Margery, when I looked briefly for the Hebrew word for ‘horse,’ it gave me “oio.” Not sure what that means, but I am wondering if there is a more direct way of saying horse, but a different word was used in this passage instead, it makes things very interesting!I agree, if God says it we should believe it.
Except the Bible didn't say horses it says Sus which directly translates to Leaper
H5483 (Strong)(I couldn't get the Hebrew letters to work in here)
From an unused root meaning to skip (properly for joy); a horse(as leaping); also a swallow (from its rapid flight): - crane, horse ([-back, -hoof]). Compare H6571.
And only 1 out of the 3 possible English translations means horse.
The other 2/3 refer to birds
And none of the 3 possible translations are a word for word. The word sus in Hebrew simply translated means LEAPER, something that leaps, skips and flies. With the predominant idea of something that becomes airborne whether a horse leaping or a bird flying.
First we need to check what the original is, because the translators may not convey the full meaning.

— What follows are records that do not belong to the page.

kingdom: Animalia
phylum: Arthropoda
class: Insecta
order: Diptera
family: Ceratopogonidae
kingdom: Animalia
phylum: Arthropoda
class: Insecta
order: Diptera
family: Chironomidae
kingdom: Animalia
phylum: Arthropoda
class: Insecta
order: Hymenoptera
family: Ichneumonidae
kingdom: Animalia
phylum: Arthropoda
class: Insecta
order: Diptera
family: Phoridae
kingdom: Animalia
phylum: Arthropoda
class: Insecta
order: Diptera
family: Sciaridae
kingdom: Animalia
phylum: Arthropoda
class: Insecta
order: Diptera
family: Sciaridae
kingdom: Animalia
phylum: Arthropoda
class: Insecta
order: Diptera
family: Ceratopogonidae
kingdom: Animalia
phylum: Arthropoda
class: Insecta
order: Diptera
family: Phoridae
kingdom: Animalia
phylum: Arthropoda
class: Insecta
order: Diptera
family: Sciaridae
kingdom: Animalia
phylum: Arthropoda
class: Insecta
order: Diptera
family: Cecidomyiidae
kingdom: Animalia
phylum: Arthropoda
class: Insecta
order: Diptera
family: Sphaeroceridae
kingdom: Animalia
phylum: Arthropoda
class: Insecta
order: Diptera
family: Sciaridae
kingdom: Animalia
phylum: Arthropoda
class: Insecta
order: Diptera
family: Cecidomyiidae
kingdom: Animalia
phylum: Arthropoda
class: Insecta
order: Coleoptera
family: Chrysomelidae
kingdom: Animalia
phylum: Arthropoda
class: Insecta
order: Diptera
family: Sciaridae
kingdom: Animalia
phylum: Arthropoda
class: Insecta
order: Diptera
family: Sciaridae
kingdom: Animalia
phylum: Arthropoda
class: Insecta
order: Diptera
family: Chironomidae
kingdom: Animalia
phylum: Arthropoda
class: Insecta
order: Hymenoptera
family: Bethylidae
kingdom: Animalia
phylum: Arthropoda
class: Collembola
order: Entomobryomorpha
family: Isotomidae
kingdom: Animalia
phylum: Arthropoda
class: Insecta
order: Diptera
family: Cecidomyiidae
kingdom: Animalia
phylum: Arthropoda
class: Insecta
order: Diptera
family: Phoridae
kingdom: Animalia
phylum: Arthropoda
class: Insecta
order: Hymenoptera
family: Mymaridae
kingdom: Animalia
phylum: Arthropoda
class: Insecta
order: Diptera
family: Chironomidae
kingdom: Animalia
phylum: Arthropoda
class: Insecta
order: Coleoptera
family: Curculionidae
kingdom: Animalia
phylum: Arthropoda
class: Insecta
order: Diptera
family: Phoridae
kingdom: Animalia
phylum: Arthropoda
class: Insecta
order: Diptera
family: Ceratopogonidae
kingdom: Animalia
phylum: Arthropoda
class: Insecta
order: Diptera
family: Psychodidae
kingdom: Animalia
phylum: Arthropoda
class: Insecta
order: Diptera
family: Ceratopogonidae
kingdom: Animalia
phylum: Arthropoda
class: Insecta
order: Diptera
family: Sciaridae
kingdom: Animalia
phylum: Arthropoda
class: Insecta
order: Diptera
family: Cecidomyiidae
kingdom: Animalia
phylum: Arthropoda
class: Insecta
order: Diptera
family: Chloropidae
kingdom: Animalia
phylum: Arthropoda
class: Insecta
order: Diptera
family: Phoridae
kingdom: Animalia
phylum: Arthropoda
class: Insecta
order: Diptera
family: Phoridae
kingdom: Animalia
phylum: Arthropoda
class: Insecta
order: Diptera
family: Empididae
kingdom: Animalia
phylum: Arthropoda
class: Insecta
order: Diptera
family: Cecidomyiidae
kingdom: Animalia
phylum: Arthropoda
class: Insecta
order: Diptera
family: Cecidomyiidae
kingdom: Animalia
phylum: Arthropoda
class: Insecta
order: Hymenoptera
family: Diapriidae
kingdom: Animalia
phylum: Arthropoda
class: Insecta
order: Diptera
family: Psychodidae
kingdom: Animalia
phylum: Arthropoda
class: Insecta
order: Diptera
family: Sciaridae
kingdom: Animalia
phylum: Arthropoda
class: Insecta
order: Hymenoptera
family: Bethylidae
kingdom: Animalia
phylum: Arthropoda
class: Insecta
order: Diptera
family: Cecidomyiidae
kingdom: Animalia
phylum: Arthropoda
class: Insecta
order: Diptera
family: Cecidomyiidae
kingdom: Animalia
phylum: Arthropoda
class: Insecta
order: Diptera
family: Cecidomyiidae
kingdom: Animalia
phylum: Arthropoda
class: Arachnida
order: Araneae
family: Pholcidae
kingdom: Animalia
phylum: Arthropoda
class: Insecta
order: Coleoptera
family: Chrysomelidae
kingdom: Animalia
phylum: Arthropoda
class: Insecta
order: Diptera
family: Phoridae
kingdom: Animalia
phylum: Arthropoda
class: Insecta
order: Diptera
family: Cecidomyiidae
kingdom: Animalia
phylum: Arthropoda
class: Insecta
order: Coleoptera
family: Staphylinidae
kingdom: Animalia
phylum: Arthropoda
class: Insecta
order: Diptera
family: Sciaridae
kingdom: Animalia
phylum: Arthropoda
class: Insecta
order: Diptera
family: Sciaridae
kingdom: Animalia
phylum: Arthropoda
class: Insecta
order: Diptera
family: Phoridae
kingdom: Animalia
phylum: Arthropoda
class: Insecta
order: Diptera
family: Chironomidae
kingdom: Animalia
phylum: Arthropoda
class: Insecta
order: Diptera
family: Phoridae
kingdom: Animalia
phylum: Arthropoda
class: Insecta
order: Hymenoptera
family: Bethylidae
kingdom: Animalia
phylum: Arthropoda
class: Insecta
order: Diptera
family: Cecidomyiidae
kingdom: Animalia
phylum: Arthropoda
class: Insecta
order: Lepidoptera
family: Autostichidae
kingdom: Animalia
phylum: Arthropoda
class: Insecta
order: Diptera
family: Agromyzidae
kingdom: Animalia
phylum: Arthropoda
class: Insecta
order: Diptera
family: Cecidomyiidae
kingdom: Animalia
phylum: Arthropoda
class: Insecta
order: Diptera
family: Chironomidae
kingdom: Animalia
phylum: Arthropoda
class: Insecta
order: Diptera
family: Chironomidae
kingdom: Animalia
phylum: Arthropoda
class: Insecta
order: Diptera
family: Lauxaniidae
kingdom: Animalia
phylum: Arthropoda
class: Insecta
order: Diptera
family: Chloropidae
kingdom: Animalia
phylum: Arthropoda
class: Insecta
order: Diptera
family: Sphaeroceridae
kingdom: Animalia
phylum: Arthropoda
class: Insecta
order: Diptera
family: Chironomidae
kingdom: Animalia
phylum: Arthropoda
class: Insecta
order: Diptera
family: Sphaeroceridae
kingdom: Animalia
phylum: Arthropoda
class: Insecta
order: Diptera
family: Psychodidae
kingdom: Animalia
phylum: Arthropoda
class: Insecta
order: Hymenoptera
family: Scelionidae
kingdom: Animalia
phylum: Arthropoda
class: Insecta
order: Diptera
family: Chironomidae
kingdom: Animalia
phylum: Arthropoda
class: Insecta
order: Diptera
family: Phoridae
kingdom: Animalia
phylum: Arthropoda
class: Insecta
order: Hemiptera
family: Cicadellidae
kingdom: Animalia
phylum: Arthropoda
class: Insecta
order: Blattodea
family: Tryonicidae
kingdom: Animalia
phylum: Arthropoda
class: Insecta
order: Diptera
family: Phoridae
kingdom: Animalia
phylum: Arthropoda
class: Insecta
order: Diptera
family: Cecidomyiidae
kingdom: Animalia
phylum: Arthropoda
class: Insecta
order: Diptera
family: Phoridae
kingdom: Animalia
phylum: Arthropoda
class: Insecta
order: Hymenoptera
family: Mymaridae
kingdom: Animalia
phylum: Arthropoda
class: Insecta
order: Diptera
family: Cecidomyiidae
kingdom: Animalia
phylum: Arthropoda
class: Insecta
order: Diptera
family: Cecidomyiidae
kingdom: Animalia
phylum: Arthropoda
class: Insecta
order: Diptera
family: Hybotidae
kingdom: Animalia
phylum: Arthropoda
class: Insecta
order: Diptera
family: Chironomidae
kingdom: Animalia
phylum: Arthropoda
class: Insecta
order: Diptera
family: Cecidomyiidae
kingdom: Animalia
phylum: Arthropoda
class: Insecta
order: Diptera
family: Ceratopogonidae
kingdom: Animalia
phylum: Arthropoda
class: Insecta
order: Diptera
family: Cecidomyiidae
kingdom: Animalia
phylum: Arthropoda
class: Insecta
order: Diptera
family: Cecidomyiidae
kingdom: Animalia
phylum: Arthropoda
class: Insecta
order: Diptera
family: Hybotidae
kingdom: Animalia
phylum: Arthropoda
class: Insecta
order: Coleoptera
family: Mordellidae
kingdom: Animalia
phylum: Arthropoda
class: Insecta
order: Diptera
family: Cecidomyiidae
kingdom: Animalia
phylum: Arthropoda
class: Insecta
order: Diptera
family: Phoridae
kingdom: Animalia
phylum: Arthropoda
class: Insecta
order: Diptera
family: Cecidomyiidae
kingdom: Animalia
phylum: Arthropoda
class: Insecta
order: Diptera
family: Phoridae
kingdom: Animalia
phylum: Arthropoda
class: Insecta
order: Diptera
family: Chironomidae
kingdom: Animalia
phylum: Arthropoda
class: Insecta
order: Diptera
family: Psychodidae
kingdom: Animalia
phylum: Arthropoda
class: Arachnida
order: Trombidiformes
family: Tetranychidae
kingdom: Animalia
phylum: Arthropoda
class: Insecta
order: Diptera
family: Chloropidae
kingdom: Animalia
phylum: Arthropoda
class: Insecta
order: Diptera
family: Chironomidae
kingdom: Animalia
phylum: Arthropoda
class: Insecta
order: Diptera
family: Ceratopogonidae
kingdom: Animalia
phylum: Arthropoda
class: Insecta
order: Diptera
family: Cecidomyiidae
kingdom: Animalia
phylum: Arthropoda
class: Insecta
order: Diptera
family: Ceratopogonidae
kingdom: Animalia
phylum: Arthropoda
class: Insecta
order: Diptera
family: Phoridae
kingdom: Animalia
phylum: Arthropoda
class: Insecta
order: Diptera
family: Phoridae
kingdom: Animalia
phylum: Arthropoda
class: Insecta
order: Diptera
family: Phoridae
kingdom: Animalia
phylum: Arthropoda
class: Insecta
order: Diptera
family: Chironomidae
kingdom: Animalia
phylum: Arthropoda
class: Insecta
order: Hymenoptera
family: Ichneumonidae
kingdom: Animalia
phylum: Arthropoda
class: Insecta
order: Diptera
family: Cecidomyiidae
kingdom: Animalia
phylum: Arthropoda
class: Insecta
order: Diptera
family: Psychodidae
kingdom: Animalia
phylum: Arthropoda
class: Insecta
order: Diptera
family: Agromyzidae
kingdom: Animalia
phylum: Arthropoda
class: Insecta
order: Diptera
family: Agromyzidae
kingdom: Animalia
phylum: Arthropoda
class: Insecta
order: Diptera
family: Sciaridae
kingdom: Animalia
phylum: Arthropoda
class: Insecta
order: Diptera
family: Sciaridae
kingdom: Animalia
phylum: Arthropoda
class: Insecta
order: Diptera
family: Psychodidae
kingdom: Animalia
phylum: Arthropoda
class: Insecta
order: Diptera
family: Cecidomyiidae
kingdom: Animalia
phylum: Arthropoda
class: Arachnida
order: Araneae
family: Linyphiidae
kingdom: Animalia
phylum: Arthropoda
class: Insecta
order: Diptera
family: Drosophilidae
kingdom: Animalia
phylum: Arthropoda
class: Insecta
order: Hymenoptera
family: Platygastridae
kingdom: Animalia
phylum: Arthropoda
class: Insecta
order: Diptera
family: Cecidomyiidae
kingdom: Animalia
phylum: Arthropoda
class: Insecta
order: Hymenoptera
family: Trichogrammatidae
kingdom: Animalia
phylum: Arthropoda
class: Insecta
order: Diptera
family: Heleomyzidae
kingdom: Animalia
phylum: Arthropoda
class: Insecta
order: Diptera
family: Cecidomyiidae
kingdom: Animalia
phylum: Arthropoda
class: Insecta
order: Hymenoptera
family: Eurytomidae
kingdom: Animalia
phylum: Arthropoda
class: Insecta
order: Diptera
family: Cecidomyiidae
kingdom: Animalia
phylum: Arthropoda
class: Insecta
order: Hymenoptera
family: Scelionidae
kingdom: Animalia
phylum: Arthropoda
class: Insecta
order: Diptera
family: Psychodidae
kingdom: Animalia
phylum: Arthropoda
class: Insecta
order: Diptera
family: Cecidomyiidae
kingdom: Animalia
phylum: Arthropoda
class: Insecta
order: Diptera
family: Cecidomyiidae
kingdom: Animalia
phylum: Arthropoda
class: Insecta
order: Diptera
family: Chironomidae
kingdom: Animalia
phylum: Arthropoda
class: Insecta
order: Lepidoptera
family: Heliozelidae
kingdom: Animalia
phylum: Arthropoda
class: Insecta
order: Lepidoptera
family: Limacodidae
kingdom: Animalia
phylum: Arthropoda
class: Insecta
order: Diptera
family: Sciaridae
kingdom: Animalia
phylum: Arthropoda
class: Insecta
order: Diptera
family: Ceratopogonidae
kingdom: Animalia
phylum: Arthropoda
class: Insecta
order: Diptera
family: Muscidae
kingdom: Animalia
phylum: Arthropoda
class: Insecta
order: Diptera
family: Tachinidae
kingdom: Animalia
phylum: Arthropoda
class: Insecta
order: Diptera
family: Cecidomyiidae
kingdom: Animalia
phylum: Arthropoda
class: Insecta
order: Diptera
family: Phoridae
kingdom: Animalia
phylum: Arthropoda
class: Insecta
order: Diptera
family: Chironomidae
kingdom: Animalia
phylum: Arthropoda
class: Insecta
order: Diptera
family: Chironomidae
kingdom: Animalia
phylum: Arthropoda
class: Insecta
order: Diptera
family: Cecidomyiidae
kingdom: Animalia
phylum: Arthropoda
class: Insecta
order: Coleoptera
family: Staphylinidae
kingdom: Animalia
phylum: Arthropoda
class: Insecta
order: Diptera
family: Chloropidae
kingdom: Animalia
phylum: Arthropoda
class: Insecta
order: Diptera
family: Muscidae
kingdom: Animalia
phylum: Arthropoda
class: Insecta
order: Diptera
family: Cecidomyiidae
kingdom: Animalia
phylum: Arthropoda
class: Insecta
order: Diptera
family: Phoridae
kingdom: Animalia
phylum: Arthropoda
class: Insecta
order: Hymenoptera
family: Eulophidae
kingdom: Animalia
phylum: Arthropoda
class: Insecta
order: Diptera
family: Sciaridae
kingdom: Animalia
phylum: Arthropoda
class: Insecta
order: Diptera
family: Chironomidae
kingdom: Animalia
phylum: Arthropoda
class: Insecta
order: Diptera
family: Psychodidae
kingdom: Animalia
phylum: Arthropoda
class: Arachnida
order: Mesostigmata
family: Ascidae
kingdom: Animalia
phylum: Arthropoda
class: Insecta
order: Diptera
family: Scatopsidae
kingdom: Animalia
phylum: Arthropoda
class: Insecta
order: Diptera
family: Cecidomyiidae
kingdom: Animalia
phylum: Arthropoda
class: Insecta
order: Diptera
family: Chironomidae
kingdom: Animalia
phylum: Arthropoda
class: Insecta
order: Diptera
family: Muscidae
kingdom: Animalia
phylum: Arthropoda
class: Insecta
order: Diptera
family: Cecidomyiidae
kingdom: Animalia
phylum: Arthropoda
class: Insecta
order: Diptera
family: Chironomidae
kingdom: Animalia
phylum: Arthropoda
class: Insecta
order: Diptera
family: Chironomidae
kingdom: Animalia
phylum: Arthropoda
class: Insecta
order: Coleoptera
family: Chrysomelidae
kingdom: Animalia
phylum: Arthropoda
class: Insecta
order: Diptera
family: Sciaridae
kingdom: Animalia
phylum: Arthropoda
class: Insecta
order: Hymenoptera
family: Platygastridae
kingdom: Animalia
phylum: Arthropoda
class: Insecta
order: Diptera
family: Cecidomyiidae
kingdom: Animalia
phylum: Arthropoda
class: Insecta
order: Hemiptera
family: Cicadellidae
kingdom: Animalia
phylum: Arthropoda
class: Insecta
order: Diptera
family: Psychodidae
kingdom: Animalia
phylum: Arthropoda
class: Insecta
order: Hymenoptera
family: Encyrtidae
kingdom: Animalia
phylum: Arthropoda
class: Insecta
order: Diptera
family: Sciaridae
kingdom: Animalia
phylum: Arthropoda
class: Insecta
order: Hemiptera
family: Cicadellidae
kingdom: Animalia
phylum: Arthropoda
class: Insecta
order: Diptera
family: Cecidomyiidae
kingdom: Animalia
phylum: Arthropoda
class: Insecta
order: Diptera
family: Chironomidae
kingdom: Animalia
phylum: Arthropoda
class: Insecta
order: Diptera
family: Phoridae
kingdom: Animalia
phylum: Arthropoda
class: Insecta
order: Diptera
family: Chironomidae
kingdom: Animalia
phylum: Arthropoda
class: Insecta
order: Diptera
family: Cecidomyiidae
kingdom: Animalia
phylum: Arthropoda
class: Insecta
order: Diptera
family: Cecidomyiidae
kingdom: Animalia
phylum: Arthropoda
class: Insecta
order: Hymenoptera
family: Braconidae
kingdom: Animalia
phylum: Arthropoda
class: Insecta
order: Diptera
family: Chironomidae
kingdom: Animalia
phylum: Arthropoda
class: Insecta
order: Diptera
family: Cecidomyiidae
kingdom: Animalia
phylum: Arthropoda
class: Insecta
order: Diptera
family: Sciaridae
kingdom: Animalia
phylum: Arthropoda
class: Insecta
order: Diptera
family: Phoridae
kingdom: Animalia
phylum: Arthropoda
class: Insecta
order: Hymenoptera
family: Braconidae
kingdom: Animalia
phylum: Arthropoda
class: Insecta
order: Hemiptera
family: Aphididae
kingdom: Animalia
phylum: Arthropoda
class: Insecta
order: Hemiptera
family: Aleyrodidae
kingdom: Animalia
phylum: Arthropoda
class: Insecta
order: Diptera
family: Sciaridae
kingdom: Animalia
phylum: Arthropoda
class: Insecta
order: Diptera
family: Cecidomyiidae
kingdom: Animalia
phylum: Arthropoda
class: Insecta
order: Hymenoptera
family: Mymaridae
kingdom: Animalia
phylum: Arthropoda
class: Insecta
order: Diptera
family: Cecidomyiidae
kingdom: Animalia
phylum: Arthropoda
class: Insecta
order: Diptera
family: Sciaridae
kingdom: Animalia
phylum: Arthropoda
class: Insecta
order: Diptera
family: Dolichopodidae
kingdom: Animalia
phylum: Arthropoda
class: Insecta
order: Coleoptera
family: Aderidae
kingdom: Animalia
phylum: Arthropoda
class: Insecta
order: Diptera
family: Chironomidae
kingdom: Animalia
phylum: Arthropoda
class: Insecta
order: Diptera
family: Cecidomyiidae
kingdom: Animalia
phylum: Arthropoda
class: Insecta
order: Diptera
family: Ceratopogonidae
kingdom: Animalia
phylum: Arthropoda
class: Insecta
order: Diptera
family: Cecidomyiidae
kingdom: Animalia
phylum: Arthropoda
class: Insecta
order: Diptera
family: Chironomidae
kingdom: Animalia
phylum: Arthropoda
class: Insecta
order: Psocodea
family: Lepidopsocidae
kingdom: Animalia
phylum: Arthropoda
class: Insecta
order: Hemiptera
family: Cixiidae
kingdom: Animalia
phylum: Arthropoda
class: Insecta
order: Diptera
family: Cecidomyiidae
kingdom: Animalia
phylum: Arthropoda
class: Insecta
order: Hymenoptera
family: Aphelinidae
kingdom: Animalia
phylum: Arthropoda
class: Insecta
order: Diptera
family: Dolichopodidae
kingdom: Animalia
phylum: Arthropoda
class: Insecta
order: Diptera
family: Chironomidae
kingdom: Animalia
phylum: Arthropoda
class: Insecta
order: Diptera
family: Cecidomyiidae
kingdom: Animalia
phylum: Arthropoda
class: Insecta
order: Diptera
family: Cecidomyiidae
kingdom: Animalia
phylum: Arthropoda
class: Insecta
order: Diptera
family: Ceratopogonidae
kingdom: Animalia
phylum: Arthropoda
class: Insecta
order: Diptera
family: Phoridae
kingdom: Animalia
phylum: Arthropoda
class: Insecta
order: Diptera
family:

Simply that the same Hebrew word SHOAH they use in Israel and around the world as their name in Hebrew for the Holocaust is that same word that Ezekiel uses in that passage. It's a storm alright, but not the usual kind. This type of storm that Ezekiel references is one that causes tremendous loss of life. So it's the difference between a rainshower and a massive destructive hurricane or super tornado devastating all in it's path.